Q2 International segment results
Net revenues for the International segment grew 9% over Q2 FY22 to $1.9 billion in Q2 FY23, primarily driven by growth in its licensed store revenue including higher product sales and royalty revenues, net new company-operated store growth of 10% over the past 12 months, as well as 7% increase in comparable store sales. These increases were partially offset by approximately 10% unfavorable impact from foreign currency translation.
Operating income increased to $314.7 million in Q2 FY23 compared to $180.7 million in Q2 FY22. Operating margin of 17.0% expanded from 10.6% in the prior year, primarily driven by sales leverage as well as lapping amortization expenses.

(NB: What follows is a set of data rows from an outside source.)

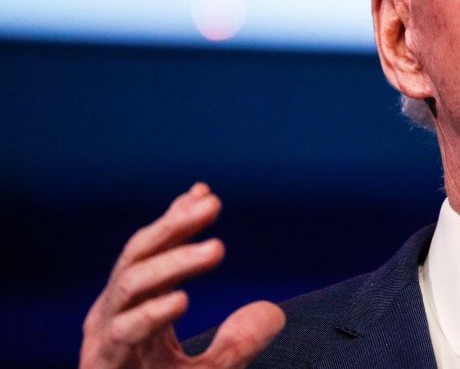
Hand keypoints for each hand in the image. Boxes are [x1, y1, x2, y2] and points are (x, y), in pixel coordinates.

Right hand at [80, 183, 284, 367]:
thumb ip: (235, 342)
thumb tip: (271, 311)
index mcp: (133, 309)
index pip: (153, 252)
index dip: (175, 221)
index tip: (205, 193)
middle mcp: (112, 318)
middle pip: (137, 257)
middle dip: (172, 227)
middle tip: (211, 205)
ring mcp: (104, 342)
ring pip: (129, 285)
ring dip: (173, 263)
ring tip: (216, 249)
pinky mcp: (103, 367)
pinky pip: (124, 334)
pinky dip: (151, 314)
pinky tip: (181, 299)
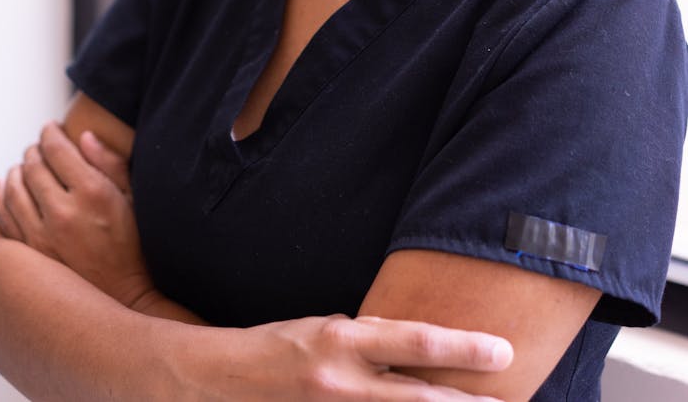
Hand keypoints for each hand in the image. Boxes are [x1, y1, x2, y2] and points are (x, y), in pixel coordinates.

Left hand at [0, 122, 154, 309]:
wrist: (123, 296)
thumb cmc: (134, 245)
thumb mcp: (133, 197)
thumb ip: (110, 163)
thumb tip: (84, 137)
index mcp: (92, 192)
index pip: (57, 149)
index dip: (51, 133)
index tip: (52, 128)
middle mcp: (63, 212)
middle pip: (33, 165)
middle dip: (34, 150)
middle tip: (40, 146)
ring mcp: (42, 235)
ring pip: (13, 188)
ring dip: (16, 170)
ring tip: (24, 165)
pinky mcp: (30, 254)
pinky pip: (4, 216)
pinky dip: (1, 196)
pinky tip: (5, 186)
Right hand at [204, 314, 512, 400]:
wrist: (219, 381)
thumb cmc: (278, 346)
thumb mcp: (324, 328)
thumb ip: (370, 340)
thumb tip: (418, 349)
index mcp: (340, 341)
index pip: (414, 342)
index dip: (462, 348)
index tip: (504, 352)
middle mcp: (340, 382)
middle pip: (419, 400)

This expansion was offset by higher partner wages and benefits.
Q2 Channel Development segment results
Net revenues for the Channel Development segment grew 4% over Q2 FY22 to $480.7 million in Q2 FY23, driven by growth in the Global Coffee Alliance.
Operating income increased to $262.1 million in Q2 FY23 compared to $197.9 million in Q2 FY22. Operating margin of 54.5% expanded from 42.7% in the prior year, primarily due to the gain on the sale of Seattle's Best Coffee brand, partially offset by impairment charges against certain manufacturing assets.